Here are some text files:
text1
text2
text3
text4
And here is output for them. Note that two extra lines are printed,
to show you intermediate results of the program. Please do not print
those extra lines in your submissions.
First, here is the output for command 'stats':
text1
output
text2
output
text3
output
text4
output
Now, here is the output for command 'vocab':
text1
output
text2
output
text3
output
text4
output
One of the statistics that the program computes is the Automated Readability Index, or ARI, of the text. The ARI is an estimate of the minimum grade level needed to understand the text. For instance, an ARI value of 4.8 indicates that a student in late grade four should be able to comprehend the text.
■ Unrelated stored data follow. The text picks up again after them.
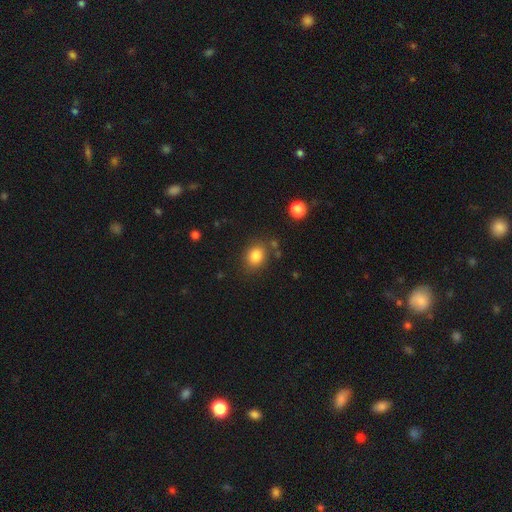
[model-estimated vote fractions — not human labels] A smooth galaxy with no disk features (83%) that is round (56%).

Vote fractions:
- Smooth or featured? smooth: 83% / star or artifact: 10% / featured or disk: 6%
- How rounded? round: 56% / in between: 44% / cigar-shaped: 1%
- Merging? none: 79% / minor disturbance: 12% / merger: 5% / major disturbance: 4%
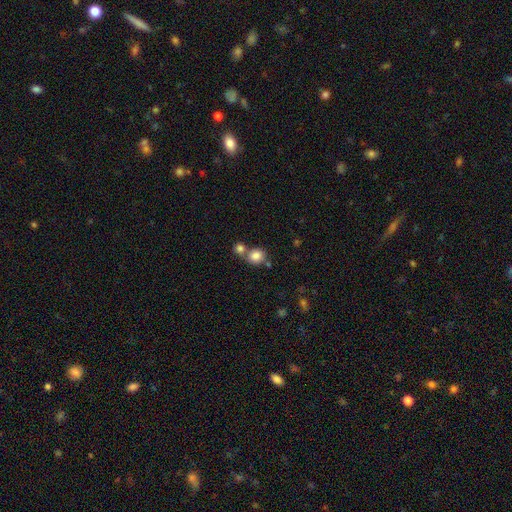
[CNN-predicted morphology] smooth 83%, star or artifact 10%, featured or disk 7%. Down the decision tree: how rounded — round (78%); merging — none (49%).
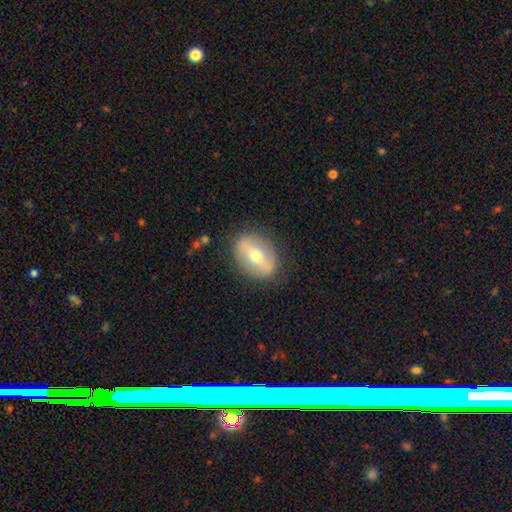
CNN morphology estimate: Smooth or featured? Predicted: featured or disk (p=0.55). Edge-on disk? Predicted: no (p=0.84). Merging? Predicted: none (p=0.83).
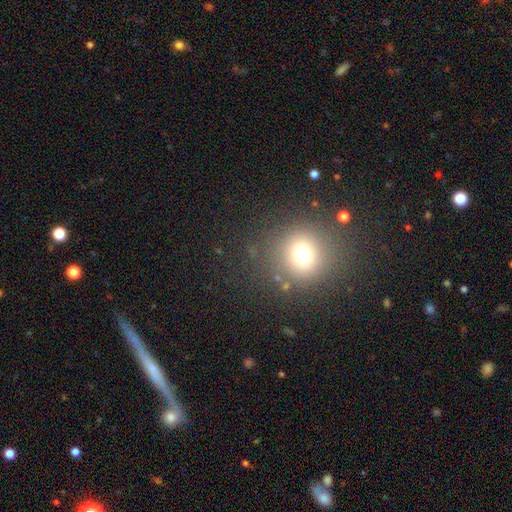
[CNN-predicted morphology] Smooth or featured: smooth — 58% (star or artifact — 27%)
How rounded: round — 87% (in between — 11%)
Merging: none — 86% (minor disturbance — 8%)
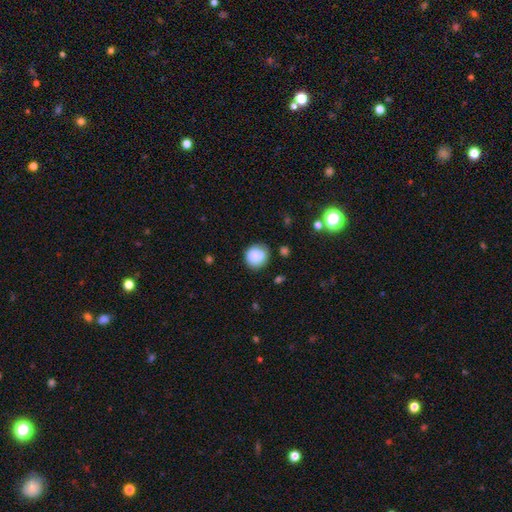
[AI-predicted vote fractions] smooth 82%, featured or disk 9%, star or artifact 9%. Down the decision tree: how rounded — round (81%); merging — none (73%).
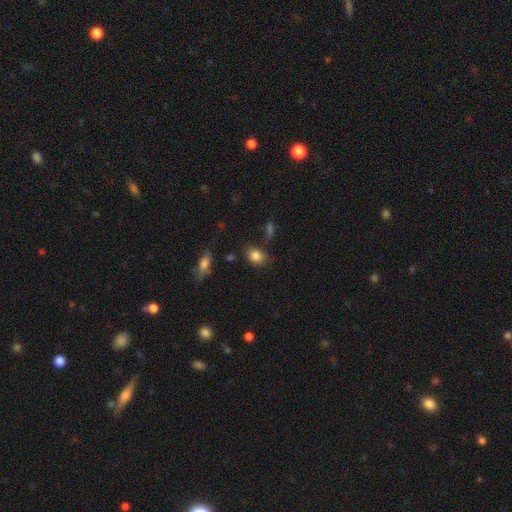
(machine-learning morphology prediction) smooth_or_featured: smooth (p=0.84) [alt: star or artifact p=0.09]
how_rounded: in between (p=0.58) [alt: round p=0.40]
merging: none (p=0.73) [alt: minor disturbance p=0.17]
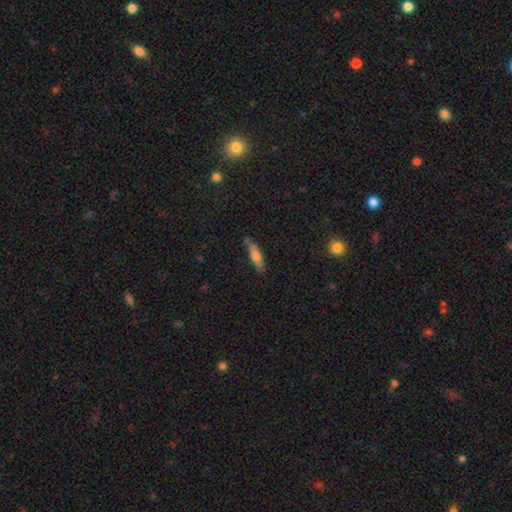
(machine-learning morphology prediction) smooth-or-featured: smooth: 66% | featured or disk: 26% | star or artifact: 8%
  how-rounded: cigar-shaped: 68% | in between: 30% | round: 2%
  merging: none: 68% | minor disturbance: 23% | major disturbance: 6% | merger: 3%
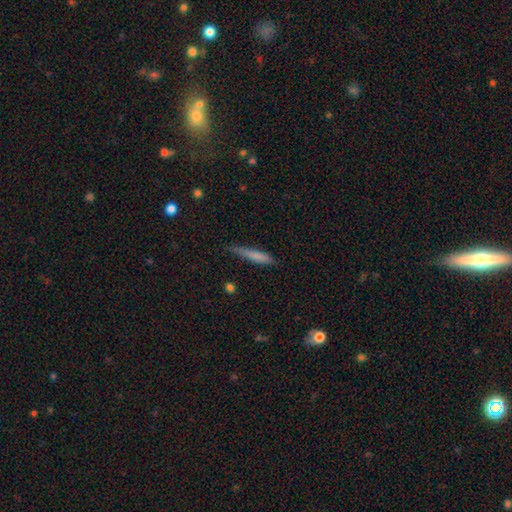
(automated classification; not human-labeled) Smooth or featured? smooth (75%)
How rounded? cigar-shaped (90%)
Merging? none (62%)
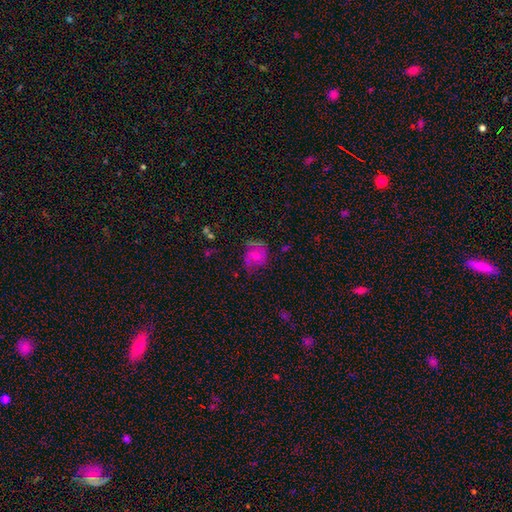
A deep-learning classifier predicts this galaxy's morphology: A featured or disk galaxy (67%) with no bar (69%), 2 (71%) medium (47%) spiral arms (89%) and a small central bulge (50%).

Vote fractions:
- Smooth or featured? featured or disk: 67% / smooth: 23% / star or artifact: 11%
- Edge-on disk? no: 98% / yes: 2%
- Bar? no: 69% / weak: 27% / strong: 4%
- Spiral arms? yes: 89% / no: 11%
- Spiral winding? medium: 47% / tight: 33% / loose: 20%
- Spiral arm count? 2: 71% / can't tell: 14% / 1: 6% / 3: 6% / 4: 2% / more than 4: 2%
- Bulge size? small: 50% / moderate: 42% / none: 5% / large: 3% / dominant: 1%
- Merging? none: 65% / minor disturbance: 21% / major disturbance: 12% / merger: 2%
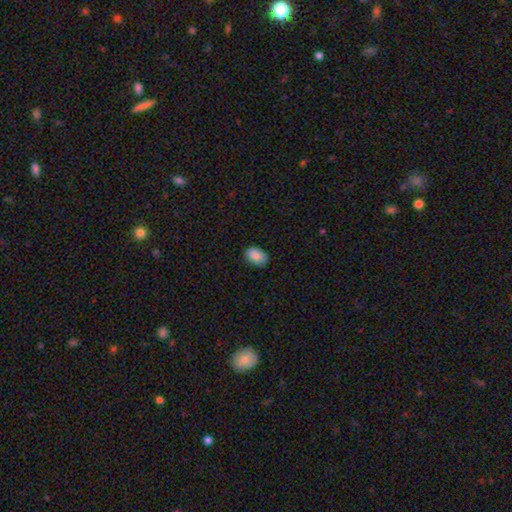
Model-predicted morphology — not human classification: smooth_or_featured: smooth (p=0.88) [alt: star or artifact p=0.07]
how_rounded: in between (p=0.87) [alt: round p=0.12]
merging: none (p=0.84) [alt: minor disturbance p=0.13]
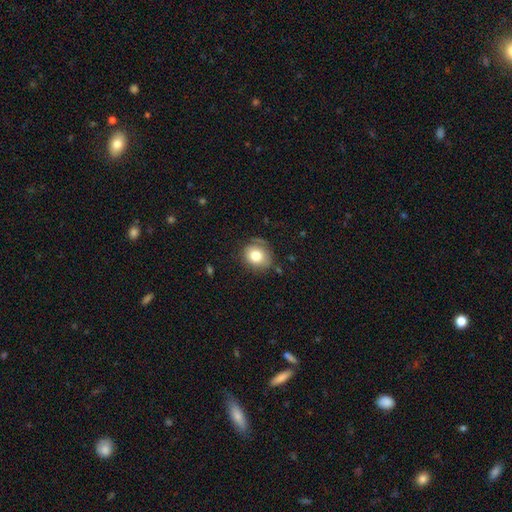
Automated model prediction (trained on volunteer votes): Smooth or featured: smooth — 77% (featured or disk — 13%)
How rounded: round — 74% (in between — 25%)
Merging: none — 73% (minor disturbance — 19%)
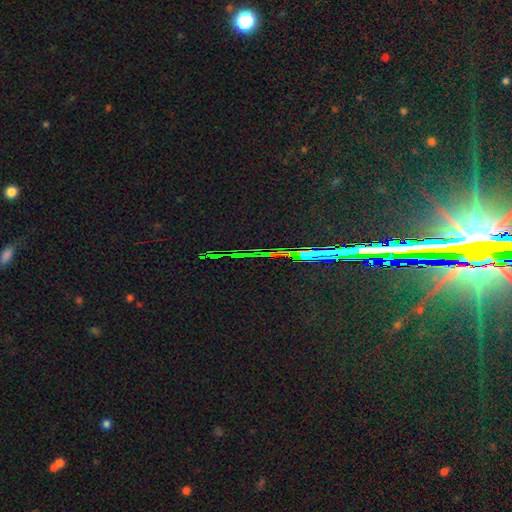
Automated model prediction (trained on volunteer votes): A star or artifact, not a galaxy (81%).

Vote fractions:
- Smooth or featured? star or artifact: 81% / featured or disk: 11% / smooth: 7%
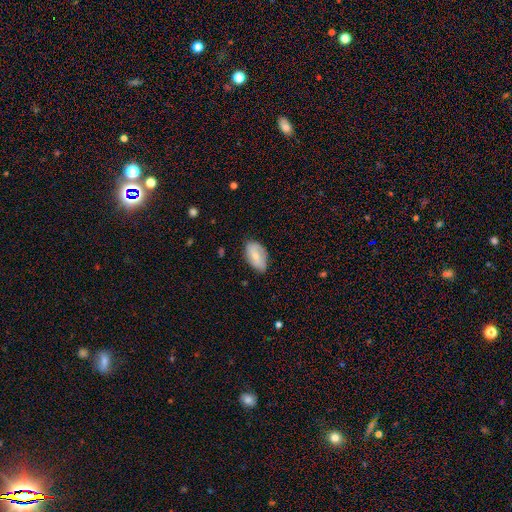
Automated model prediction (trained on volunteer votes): This is likely a smooth galaxy (68%). How rounded: clearly in between (93%). Merging: likely none (72%).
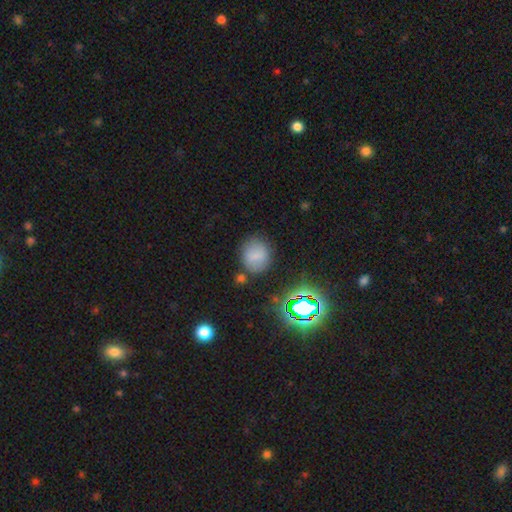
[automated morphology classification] The model was most divided on "smooth or featured": smooth: 73%, star or artifact: 16%, featured or disk: 11%. More confident: how rounded — round (82%); merging — none (77%).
The ARI is defined as 4.71 x (number of characters / number of words) + 0.5 x (number of words / number of sentences) - 21.43.
You will notice that the program reads the entire text file into a
string, and then uses the function split
to break that string
up into a list of strings, each of which is intended to be a word.
The split
function uses white space (blanks, tabs and
newlines) to decide where the word boundaries are.
Of course, most punctuation is adjacent to a word, so using blanks
to decide on the word boundaries doesn't always do what you'd wish.
For example, in the sentence
"I am a Bear of Very Little Brain, and long words bother me."
the word list will include "Brain," and "me."
Function separate_punctuation
, which you will write,
goes through the word list and replaces strings like "Brain,"
with
two strings (in this case, "Brain" and ",").
This whole approach to dealing with punctuation is simple, but not
perfect. For example, some punctuation can come at the beginning of
a word (such as quotation marks) or between two words with
no whitespace to separate them (dashes often appear this way).
In these cases, the program will do imperfect things.
For example, in the sentence
"Some techniques use a key--a special value."
the program will treat "key--a" as a single word,
because there were no
blanks to separate the words.
A fancier program would do better, but do not try to improve these
aspects of the Assignment 2 code.
Your task is to complete analysis.py by filling in the missing parts. Do not add any further input or output to your submission (though feel free to add debug print statements while you develop your solution).
You should consider defining additional functions to structure your program well; always write a docstring for any function that you define.
Hint: In function print_stats
, when compiling
statistics like the number of sentences and
average sentence length, you will need to be able to tell when you've
hit the end of a sentence.
The list of end-of-sentence punctuation will be helpful for this.
(This is why the function is given a
list of end-of-sentence punctuation separate from the list of
within-sentence punctuation.)
And note that neither sort of punctuation counts as a word, so it
should not be included in calculations like average word length
or average sentence length.
These are the aspects of your work that we will focus on in the grading:
Correctness (85%): Your functions and your main program should perform as specified. The TA will run your programs on the given input texts and automatically check that the output maps the given output texts. So, your output should match the output files given to you exactly.
Formatting and Programming style (10%): Make sure that you read the style rules page for some general rules and guidelines about formatting your code.
Hand in the following file:
analysis.py